Bengal has produced some of the best brains that India can boast of. Famous educationists have come from the state in the past, and continue to do so. Professors and researchers from the state have done commendable work both in India and outside.
However, the use of talent, hailing from the state, has been on a decline for quite some time. The golden days of Bengal in terms of education are no more. There is a lack of good teachers and institutes of high standards. Many students now go out of the state to pursue higher studies.
To bring about a change of fortune, the new government, immediately after coming to power, had initiated a series of initiatives in the education sector. From revision of syllabi to payment of salaries on the first day of the month to teachers, the initiatives have touched all aspects of education. The latest is the formation of an education commission, whose terms of reference and names of members were made public recently.
Commission for a full revamp
The basic mandate of the Education Commission of West Bengal, as it is formally called, is, in the words of the notification issued by the state government on October 1, to ‘prepare a Road Map / Vision Document for 2020 and 2030 for the State’s education sector.’
The all-encompassing commission is to provide solutions for improving the quality and infrastructure of education in the state at all levels, from primary education to mass education to madrasa education.
Objectives of the commission
The nine-point terms of mandate issued by the state government to the commission is as follows:
• To prepare a roadmap or vision document for 2020 and 2030 for all types of education in West Bengal.
• To suggest improvements in the existing system, with due stress on character-building of the youth.
• To review the courses and curricula at all levels of education, and suggest modifications, in tune with the latest international and national trends, ‘with the objective of making education more enjoyable and tension-free’.
• To make education more industry-friendly, and harness the full potential of e-learning.
• To suggest measures to attract private investments in the education sector, so as to make the state a major educational hub.
• To study and suggest modifications to the existing Acts, rules and regulations in the education sector.
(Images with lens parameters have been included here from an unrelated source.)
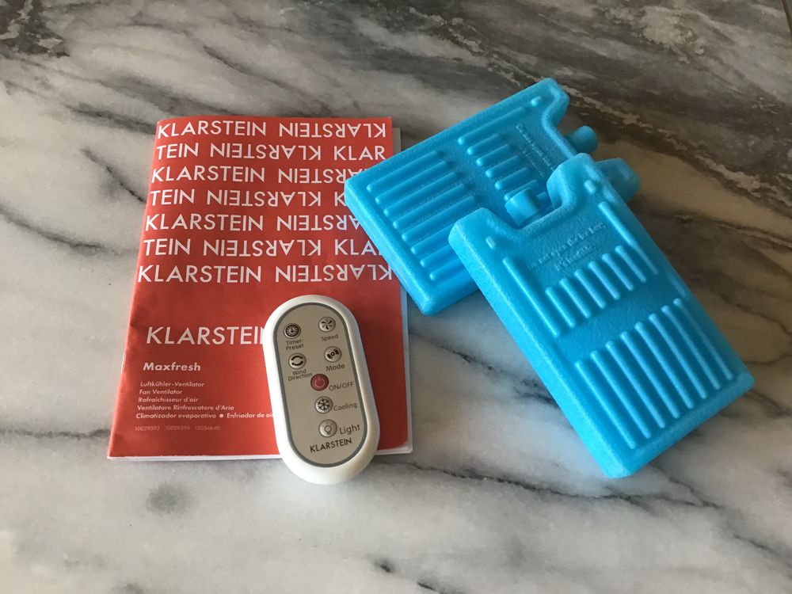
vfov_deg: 45.4
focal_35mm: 31
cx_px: 396
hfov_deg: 58.4
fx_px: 709
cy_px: 297
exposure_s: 1/33
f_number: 2.4
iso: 64
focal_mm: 3.3
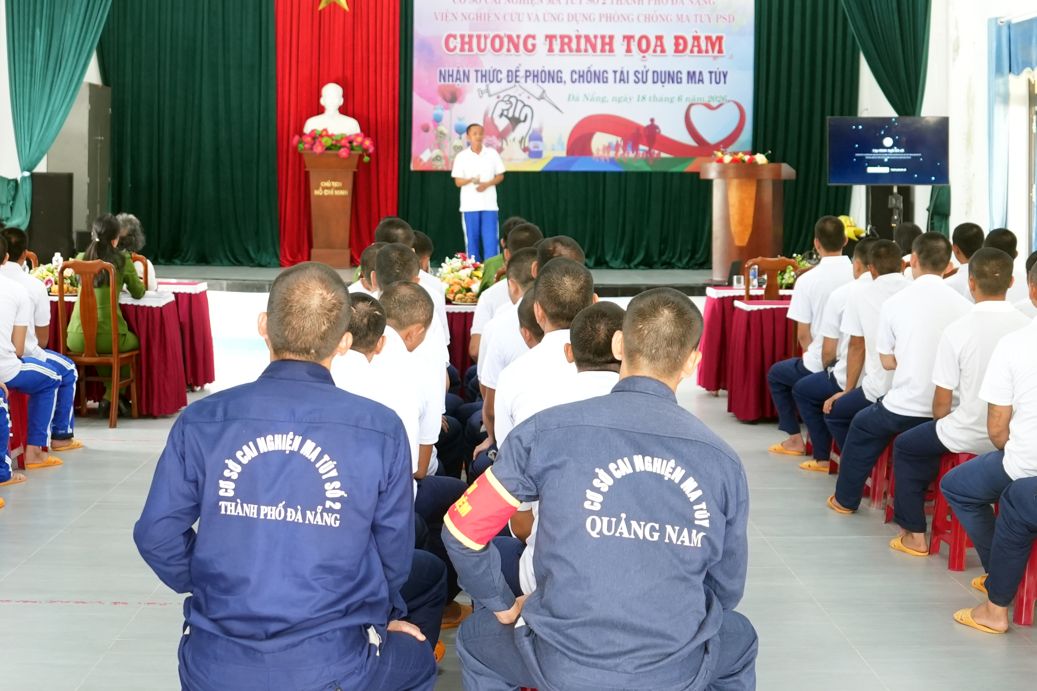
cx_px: 476
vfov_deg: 23.1
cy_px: 165
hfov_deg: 34.5
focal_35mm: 58
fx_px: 1671
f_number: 2.8
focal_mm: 24
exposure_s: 1/100
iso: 1250
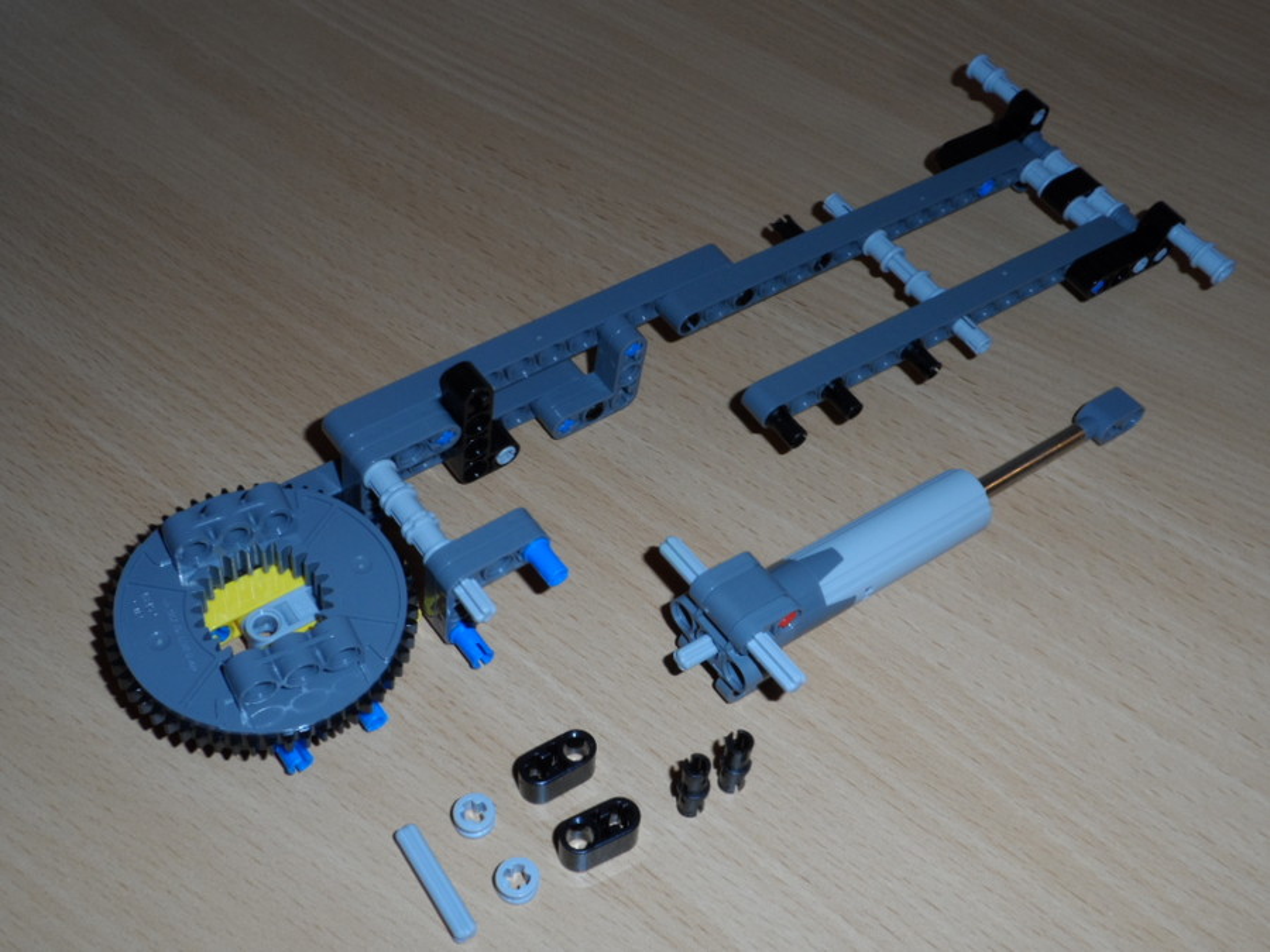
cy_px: 476
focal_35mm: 41
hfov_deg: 45.8
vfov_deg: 35.1
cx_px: 635
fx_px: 1504
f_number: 7.4
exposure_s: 1/15
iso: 100
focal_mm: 6.8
• To review functioning of statutory and other bodies in order to prevent jurisdictional overlaps.
• To make the existing administrative practices more dynamic, accountable and result-oriented, through a system of incentives and disincentives.
• Any other matter the commission may want to deliberate upon.
A fresh approach
The commission has to submit its full set of recommendations within a year, as well as a preliminary report after six months.
The commission has been given full powers to formulate its own rules of functioning. The chairman has the rank and powers of a minister of state in the state government.
It is important to note that unlike the commissions set up by the Left Front governments, there is no one in the commission with any political links. Eminent academicians like Prof Samir Brahmachari, director general of the Council of Scientific and Industrial Research, Dr. Amitava Bose, former director of IIM Calcutta, Dr. John Felix Raj, principal of St. Xavier’s College, Dr. Kalyan Rudra, educationist and river expert, and several other eminent educationists make up the twelve-person commission, with the secretary of the department of higher education being the only government representative. The Commission is headed by Prof. Samir Brahmachari.
The choice of people to man the commission proves the earnest efforts of the government to make it different from the earlier ones and to try to bring about real changes in the education sector.
This commission has included prominent people from non-governmental and minority educational institutions. The inclusion of Swami Shubhakarananda (Shantanu Maharaj) of Ram Krishna Mission, Belur Math, and Dr. John Felix Raj, principal of St. Xavier’s College, prove the point.
To create a synergy between education and industry, to make education industry-friendly, prominent people associated with institutions like IIM Calcutta and IIT Guwahati have been included.
The other members of the commission are also all experts in some field or the other. Hence the choice of experts has been entirely merit-based.
New initiatives in education
A few months back, Chief Minister Mamata Banerjee announced that the state government had made the decision to release the payments of the teachers of all government schools within the first day of the month instead of the stipulated tenth day, as practised in the past.
Immediately after coming to power, the present government had constituted a committee to review and suggest changes to the syllabi of primary, secondary and higher secondary courses, for schools that are affiliated to the state boards. Experts from various schools and other institutes constituted the members of the committee.
New books for students of classes I to VIII have already been released, and the rest are underway.
According to education minister Bratya Basu, "Last year, we have upgraded 509 schools to higher secondary level. This year, the target is 499 schools and till date, 326 have already been upgraded The scholarships for students have been increased from 5737 in 2010-2011 to 21,831 in 2012-2013."
The government has constituted Shiksha Ratna, an award for hardworking teachers of the state. It is given to 100 teachers every year on Teachers’ Day.
No parting thoughts... a new beginning!
These proposals and initiatives would go a long way in bringing back the glorious days of Bengal. Some of the initiatives have already started to bear fruit. It is hoped that many such new ideas would create educational infrastructure of high standards as well as create a healthy atmosphere for the best brains to flourish.
The state of education in the state is going in for some real good change.